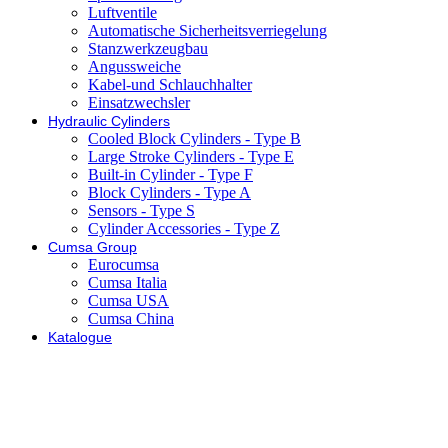
Luftventile
Automatische Sicherheitsverriegelung
Stanzwerkzeugbau
Angussweiche
Kabel-und Schlauchhalter
Einsatzwechsler
Hydraulic Cylinders
Cooled Block Cylinders - Type B
Large Stroke Cylinders - Type E
Built-in Cylinder - Type F
Block Cylinders - Type A
Sensors - Type S
Cylinder Accessories - Type Z
Cumsa Group
Eurocumsa
Cumsa Italia
Cumsa USA
Cumsa China
Katalogue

- [TASK GOAL]
Print all records word for word, no images.

- [EXPECTED ANSWER]
Luftventile
Automatische Sicherheitsverriegelung
Stanzwerkzeugbau
Angussweiche
Kabel-und Schlauchhalter
Einsatzwechsler
Hydraulic Cylinders
Cooled Block Cylinders - Type B
Large Stroke Cylinders - Type E
Built-in Cylinder - Type F
Block Cylinders - Type A
Sensors - Type S
Cylinder Accessories - Type Z
Cumsa Group
Eurocumsa
Cumsa Italia
Cumsa USA
Cumsa China
Katalogue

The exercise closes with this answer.